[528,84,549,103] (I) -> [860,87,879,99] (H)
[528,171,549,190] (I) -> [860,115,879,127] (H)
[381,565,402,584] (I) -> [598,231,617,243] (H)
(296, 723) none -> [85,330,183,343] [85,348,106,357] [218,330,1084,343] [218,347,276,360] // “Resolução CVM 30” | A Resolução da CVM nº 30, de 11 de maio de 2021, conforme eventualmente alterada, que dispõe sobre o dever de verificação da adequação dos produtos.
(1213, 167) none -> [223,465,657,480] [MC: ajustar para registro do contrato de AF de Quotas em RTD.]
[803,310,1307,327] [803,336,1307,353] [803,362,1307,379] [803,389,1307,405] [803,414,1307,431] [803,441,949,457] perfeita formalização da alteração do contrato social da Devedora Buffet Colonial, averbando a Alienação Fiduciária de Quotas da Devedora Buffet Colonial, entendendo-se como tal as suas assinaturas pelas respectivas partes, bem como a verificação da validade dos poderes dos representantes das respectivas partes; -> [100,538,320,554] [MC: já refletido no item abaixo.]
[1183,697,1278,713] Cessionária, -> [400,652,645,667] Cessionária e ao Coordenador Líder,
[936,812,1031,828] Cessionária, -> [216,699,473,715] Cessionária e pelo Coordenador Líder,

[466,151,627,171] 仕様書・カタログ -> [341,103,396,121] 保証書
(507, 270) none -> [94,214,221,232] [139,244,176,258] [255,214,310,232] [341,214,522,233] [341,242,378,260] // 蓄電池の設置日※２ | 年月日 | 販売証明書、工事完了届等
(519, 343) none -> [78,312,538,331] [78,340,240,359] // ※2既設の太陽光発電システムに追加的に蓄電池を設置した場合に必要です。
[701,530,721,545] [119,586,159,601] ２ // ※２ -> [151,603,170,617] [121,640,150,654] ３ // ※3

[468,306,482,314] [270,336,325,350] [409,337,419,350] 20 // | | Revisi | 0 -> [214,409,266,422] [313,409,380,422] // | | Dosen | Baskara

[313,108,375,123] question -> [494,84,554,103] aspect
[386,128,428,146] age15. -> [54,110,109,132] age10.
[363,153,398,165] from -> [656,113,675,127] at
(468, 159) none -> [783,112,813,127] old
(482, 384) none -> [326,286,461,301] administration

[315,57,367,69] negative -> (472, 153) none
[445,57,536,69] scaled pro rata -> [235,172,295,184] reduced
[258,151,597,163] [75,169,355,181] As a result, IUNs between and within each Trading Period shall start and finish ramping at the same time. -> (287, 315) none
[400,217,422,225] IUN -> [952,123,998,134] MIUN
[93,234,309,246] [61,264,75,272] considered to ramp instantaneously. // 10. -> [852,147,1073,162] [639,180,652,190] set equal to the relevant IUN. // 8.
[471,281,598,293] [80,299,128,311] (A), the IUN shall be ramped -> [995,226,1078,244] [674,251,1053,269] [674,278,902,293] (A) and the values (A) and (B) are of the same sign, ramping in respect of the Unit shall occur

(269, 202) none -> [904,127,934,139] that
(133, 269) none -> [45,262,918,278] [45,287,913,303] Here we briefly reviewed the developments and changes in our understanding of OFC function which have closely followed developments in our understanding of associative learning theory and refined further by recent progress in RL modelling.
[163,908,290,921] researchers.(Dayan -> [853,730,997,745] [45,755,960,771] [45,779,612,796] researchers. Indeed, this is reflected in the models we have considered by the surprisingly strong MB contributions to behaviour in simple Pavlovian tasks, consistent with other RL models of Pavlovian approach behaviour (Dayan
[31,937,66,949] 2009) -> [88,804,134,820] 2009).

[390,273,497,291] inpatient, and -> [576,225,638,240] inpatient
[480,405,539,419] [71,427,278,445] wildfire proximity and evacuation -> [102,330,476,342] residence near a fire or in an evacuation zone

_ _ _

Go through the material and report each line that holds the string "Coordenador".

__Solution to this task__
[1183,697,1278,713] Cessionária, -> [400,652,645,667] Cessionária e ao Coordenador Líder,
[936,812,1031,828] Cessionária, -> [216,699,473,715] Cessionária e pelo Coordenador Líder,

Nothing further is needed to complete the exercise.